Alors que la plupart des pays européens transposent en ce moment même dans leur droit interne la Directive Pilier II – introduisant notamment l’impôt minimum de 15 % sur les profits des multinationales dont le chiffre d’affaires est supérieur à 750 M€, Donald Trump a publié le 20 janvier 2025 deux « executive orders(1) » dans lesquels les États-Unis remettent en cause leur participation aux accords GloBE(2). Donald Trump confirme que le volontarisme américain en matière fiscale ne se limitera pas aux seuls droits de douane. Résolus à ne pas se laisser préempter des recettes fiscales, les États-Unis dénoncent la portée extraterritoriale de ces accords auxquels ils étaient pourtant partie prenante dès 2017. Un tel retrait des États-Unis de l’accord OCDE mettrait probablement à mal la mise en œuvre de l’impôt minimum mondial.
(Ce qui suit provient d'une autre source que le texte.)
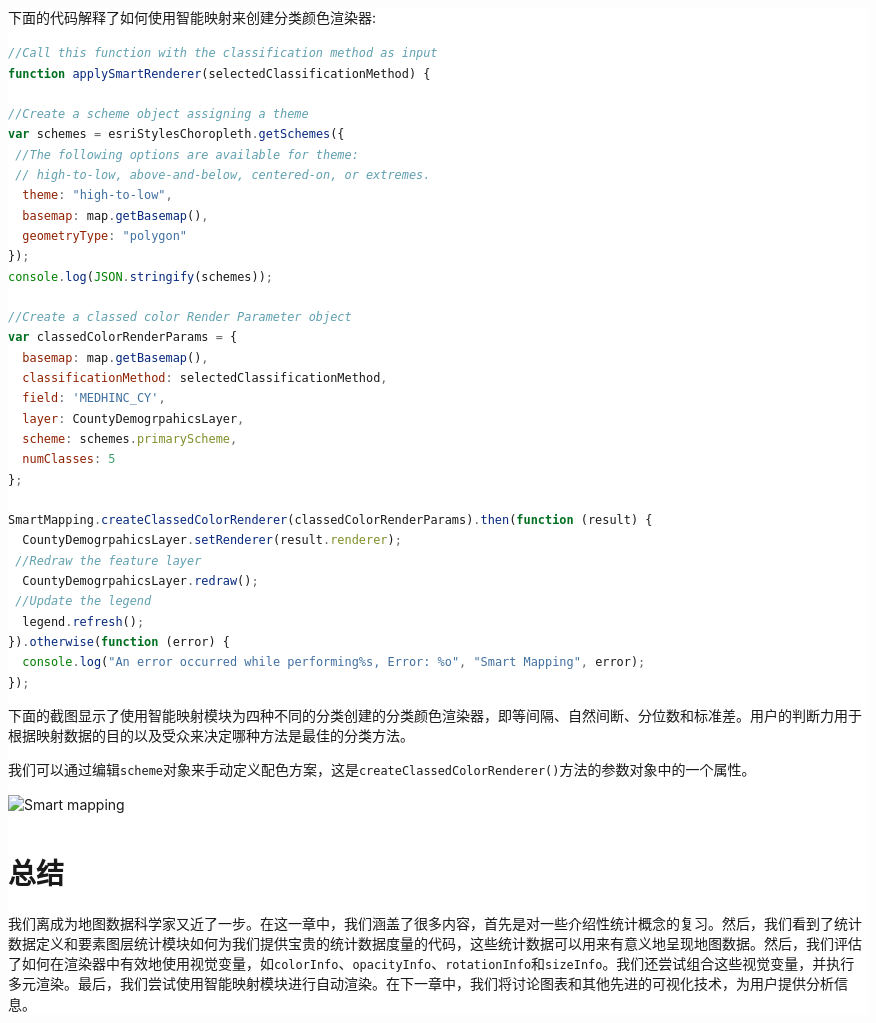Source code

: 下面的代码解释了如何使用智能映射来创建分类颜色渲染器:

```js
//Call this function with the classification method as input
function applySmartRenderer(selectedClassificationMethod) {

//Create a scheme object assigning a theme 
var schemes = esriStylesChoropleth.getSchemes({
 //The following options are available for theme: 
 // high-to-low, above-and-below, centered-on, or extremes.
  theme: "high-to-low",
  basemap: map.getBasemap(),
  geometryType: "polygon"
});
console.log(JSON.stringify(schemes));

//Create a classed color Render Parameter object
var classedColorRenderParams = {
  basemap: map.getBasemap(),
  classificationMethod: selectedClassificationMethod,
  field: 'MEDHINC_CY',
  layer: CountyDemogrpahicsLayer,
  scheme: schemes.primaryScheme,
  numClasses: 5
};

SmartMapping.createClassedColorRenderer(classedColorRenderParams).then(function (result) {
  CountyDemogrpahicsLayer.setRenderer(result.renderer);
 //Redraw the feature layer
  CountyDemogrpahicsLayer.redraw();
 //Update the legend
  legend.refresh();
}).otherwise(function (error) {
  console.log("An error occurred while performing%s, Error: %o", "Smart Mapping", error);
});
```

下面的截图显示了使用智能映射模块为四种不同的分类创建的分类颜色渲染器，即等间隔、自然间断、分位数和标准差。用户的判断力用于根据映射数据的目的以及受众来决定哪种方法是最佳的分类方法。

我们可以通过编辑`scheme`对象来手动定义配色方案，这是`createClassedColorRenderer()`方法的参数对象中的一个属性。

![Smart mapping](graphics/B04959_07_14.jpg)

# 总结

我们离成为地图数据科学家又近了一步。在这一章中，我们涵盖了很多内容，首先是对一些介绍性统计概念的复习。然后，我们看到了统计数据定义和要素图层统计模块如何为我们提供宝贵的统计数据度量的代码，这些统计数据可以用来有意义地呈现地图数据。然后，我们评估了如何在渲染器中有效地使用视觉变量，如`colorInfo`、`opacityInfo`、`rotationInfo`和`sizeInfo`。我们还尝试组合这些视觉变量，并执行多元渲染。最后，我们尝试使用智能映射模块进行自动渲染。在下一章中，我们将讨论图表和其他先进的可视化技术，为用户提供分析信息。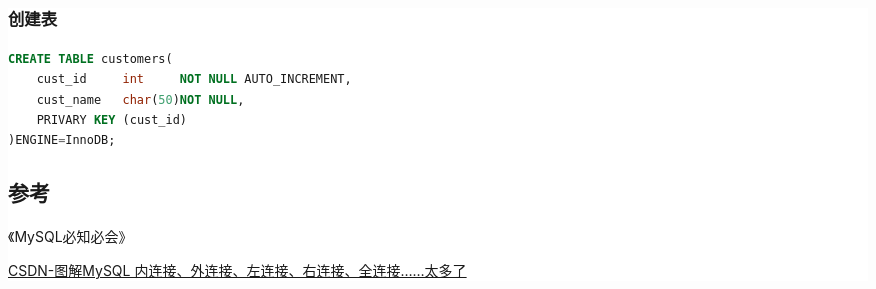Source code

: ### 创建表

```sql
CREATE TABLE customers(
    cust_id		int		NOT NULL AUTO_INCREMENT,
    cust_name	char(50)NOT NULL,
    PRIVARY KEY (cust_id)
)ENGINE=InnoDB;
```

## 参考

《MySQL必知必会》

[CSDN-图解MySQL 内连接、外连接、左连接、右连接、全连接……太多了](<https://blog.csdn.net/plg17/article/details/78758593>)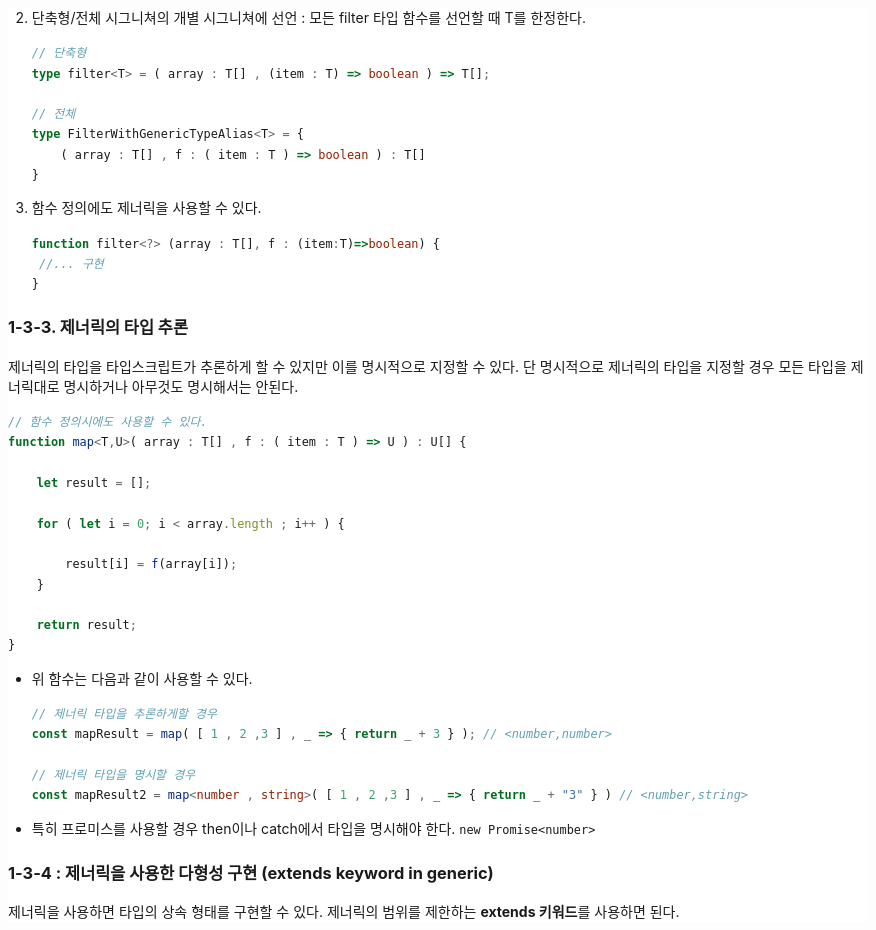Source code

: 2. 단축형/전체 시그니쳐의 개별 시그니쳐에 선언 : 모든 filter 타입 함수를 선언할 때 T를 한정한다.

   ```typescript
   // 단축형
   type filter<T> = ( array : T[] , (item : T) => boolean ) => T[];
   
   // 전체
   type FilterWithGenericTypeAlias<T> = {
       ( array : T[] , f : ( item : T ) => boolean ) : T[]
   }
   ```

3. 함수 정의에도 제너릭을 사용할 수 있다.

   ```typescript
   function filter<?> (array : T[], f : (item:T)=>boolean) {
   	//... 구현
   }
   ```

### 1-3-3. 제너릭의 타입 추론

제너릭의 타입을 타입스크립트가 추론하게 할 수 있지만 이를 명시적으로 지정할 수 있다. 단 명시적으로 제너릭의 타입을 지정할 경우 모든 타입을 제너릭대로 명시하거나 아무것도 명시해서는 안된다.

```typescript
// 함수 정의시에도 사용할 수 있다.
function map<T,U>( array : T[] , f : ( item : T ) => U ) : U[] {

    let result = [];

    for ( let i = 0; i < array.length ; i++ ) {

        result[i] = f(array[i]);
    }

    return result;
}
```

- 위 함수는 다음과 같이 사용할 수 있다.

  ```typescript
  // 제너릭 타입을 추론하게할 경우
  const mapResult = map( [ 1 , 2 ,3 ] , _ => { return _ + 3 } ); // <number,number>
  
  // 제너릭 타입을 명시할 경우
  const mapResult2 = map<number , string>( [ 1 , 2 ,3 ] , _ => { return _ + "3" } ) // <number,string>
  ```

- 특히 프로미스를 사용할 경우 then이나 catch에서 타입을 명시해야 한다. `new Promise<number>`


### 1-3-4 : 제너릭을 사용한 다형성 구현 (extends keyword in generic)

제너릭을 사용하면 타입의 상속 형태를 구현할 수 있다. 제너릭의 범위를 제한하는 **extends 키워드**를 사용하면 된다.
Dans son article paru le 24 janvier 2025 consultable sur le site « Club des juristes », Me Daniel Gutmann présente les mesures de rétorsion que l’administration Trump met dans la balance des négociations :
- une augmentation des taux de retenue à la source sur les revenus de source américaine perçus par des citoyens de pays pratiquant une imposition « injuste » à l’égard des entreprises américaines ;
- et le doublement de l’imposition des revenus des personnes physiques ressortissantes d’États dont la législation fiscale est « discriminatoire » à l’endroit des États-Unis.
Avec un ratio de dette sur PIB d’environ 120 %, les États-Unis jouissent d’un privilège de la dette qu’ils tirent de la force de leur monnaie. Les finances publiques américaines ont connu une forte dégradation pendant la période Covid, se traduisant par une baisse des recettes fiscales en même temps qu’une augmentation des dépenses. À l’instar de la France, le déficit budgétaire américain devrait se situer autour de 5,5 %. L’analogie avec la situation française ne saurait aller plus loin tant la situation politique, économique et budgétaire entre nos deux nations diverge.
Au-delà de cette lecture technique ou budgétaire du sujet, il nous paraît intéressant de rappeler à quel point la fiscalité est un sujet éminemment politique.
Walter Lippmann(3) en 1943 théorisait les conditions de la solvabilité d’une politique étrangère. Pour résumer simplement la pensée de W. Lippmann, une puissance qui a des prétentions de politique extérieure doit se donner les moyens de ses ambitions. Ainsi, l’articulation entre politique extérieure et politique intérieure est la clé de voûte de la puissance d’une nation.
Faute d’une bonne adéquation, un fossé se crée entre objectifs et moyens. Étant entendu que Lippmann ne réduit pas les moyens de la puissance d’une nation à ses seules capacités militaires, il met en évidence l’importance de la solvabilité de la politique étrangère au moyen d’un modèle étatique efficace qui emporte l’adhésion de la population.
Dans « Geopolitics and Democracy(4) », Brian Burgoon et Peter Trubowitz développent l’idée d’un « fossé de Lippmann » qui est à l’œuvre dans nos démocraties occidentales entre les gouvernants et les classes moyennes ; ces dernières ne soutenant plus les ambitions internationales de leurs dirigeants. Perdantes du cycle économique de mondialisation, ces classes moyennes n’adhéreraient plus au modèle libéral des échanges internationaux.
La question de la fiscalité des entreprises internationales et de leurs pratiques est constitutive des éléments déceptifs de la mondialisation des économies et participe à ce fossé et il est désormais évident que le 47ᵉ Président des États-Unis, chantre du protectionnisme, souhaite combler ce fossé.